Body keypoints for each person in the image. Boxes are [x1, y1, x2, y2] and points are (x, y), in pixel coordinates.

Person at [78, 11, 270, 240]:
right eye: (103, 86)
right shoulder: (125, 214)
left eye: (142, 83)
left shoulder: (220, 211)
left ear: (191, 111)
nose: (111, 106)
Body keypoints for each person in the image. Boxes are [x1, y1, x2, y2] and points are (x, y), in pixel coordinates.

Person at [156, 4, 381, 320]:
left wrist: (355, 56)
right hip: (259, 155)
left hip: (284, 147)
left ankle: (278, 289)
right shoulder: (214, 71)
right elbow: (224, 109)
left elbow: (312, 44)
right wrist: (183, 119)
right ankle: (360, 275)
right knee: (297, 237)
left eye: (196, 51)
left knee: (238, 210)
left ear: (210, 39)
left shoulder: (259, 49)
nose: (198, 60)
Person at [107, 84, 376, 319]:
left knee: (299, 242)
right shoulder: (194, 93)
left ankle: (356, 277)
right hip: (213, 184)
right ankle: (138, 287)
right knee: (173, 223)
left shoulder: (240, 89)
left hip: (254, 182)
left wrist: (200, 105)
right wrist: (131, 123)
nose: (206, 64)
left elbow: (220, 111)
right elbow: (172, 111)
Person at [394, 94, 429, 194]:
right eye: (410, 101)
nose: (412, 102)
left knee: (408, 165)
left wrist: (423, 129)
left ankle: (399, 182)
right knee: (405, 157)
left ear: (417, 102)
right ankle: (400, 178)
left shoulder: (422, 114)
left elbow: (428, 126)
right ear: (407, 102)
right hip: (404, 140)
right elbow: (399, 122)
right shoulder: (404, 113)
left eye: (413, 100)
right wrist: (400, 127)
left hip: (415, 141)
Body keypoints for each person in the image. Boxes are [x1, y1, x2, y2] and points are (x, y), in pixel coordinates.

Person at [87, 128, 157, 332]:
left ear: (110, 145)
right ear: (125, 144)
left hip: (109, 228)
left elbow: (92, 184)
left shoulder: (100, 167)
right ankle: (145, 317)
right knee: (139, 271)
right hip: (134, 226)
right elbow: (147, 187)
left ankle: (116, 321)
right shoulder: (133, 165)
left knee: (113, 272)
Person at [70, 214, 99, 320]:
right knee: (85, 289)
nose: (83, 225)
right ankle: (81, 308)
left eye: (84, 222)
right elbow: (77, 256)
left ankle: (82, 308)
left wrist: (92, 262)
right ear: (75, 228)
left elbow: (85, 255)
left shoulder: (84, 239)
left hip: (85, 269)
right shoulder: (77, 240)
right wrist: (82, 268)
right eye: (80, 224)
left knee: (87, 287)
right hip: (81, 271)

---*---

Exercise directions »
Take the entries and copy them out exactly.

Exercise result »
Body keypoints for each person in the image. Boxes are [x1, y1, x2, y2] and points are (x, y), in pixel coordinates.

Person at [78, 11, 270, 240]:
right eye: (103, 86)
right shoulder: (125, 214)
left eye: (142, 83)
left shoulder: (220, 211)
left ear: (191, 111)
nose: (111, 106)
Body keypoints for each person in the image. Boxes are [x1, y1, x2, y2] and points are (x, y), in pixel coordinates.

Person at [156, 4, 381, 320]:
left wrist: (355, 56)
right hip: (259, 155)
left hip: (284, 147)
left ankle: (278, 289)
right shoulder: (214, 71)
right elbow: (224, 109)
left elbow: (312, 44)
right wrist: (183, 119)
right ankle: (360, 275)
right knee: (297, 237)
left eye: (196, 51)
left knee: (238, 210)
left ear: (210, 39)
left shoulder: (259, 49)
nose: (198, 60)
Person at [107, 84, 376, 319]:
left knee: (299, 242)
right shoulder: (194, 93)
left ankle: (356, 277)
right hip: (213, 184)
right ankle: (138, 287)
right knee: (173, 223)
left shoulder: (240, 89)
left hip: (254, 182)
left wrist: (200, 105)
right wrist: (131, 123)
nose: (206, 64)
left elbow: (220, 111)
right elbow: (172, 111)
Person at [394, 94, 429, 194]:
right eye: (410, 101)
nose: (412, 102)
left knee: (408, 165)
left wrist: (423, 129)
left ankle: (399, 182)
right knee: (405, 157)
left ear: (417, 102)
right ankle: (400, 178)
left shoulder: (422, 114)
left elbow: (428, 126)
right ear: (407, 102)
right hip: (404, 140)
right elbow: (399, 122)
right shoulder: (404, 113)
left eye: (413, 100)
right wrist: (400, 127)
left hip: (415, 141)
Body keypoints for each person in the image. Boxes are [x1, y1, x2, y2] and points are (x, y), in pixel coordinates.

Person at [87, 128, 157, 332]:
left ear: (110, 145)
right ear: (125, 144)
left hip: (109, 228)
left elbow: (92, 184)
left shoulder: (100, 167)
right ankle: (145, 317)
right knee: (139, 271)
right hip: (134, 226)
right elbow: (147, 187)
left ankle: (116, 321)
right shoulder: (133, 165)
left knee: (113, 272)
Person at [70, 214, 99, 320]:
right knee: (85, 289)
nose: (83, 225)
right ankle: (81, 308)
left eye: (84, 222)
right elbow: (77, 256)
left ankle: (82, 308)
left wrist: (92, 262)
right ear: (75, 228)
left elbow: (85, 255)
left shoulder: (84, 239)
left hip: (85, 269)
right shoulder: (77, 240)
right wrist: (82, 268)
right eye: (80, 224)
left knee: (87, 287)
right hip: (81, 271)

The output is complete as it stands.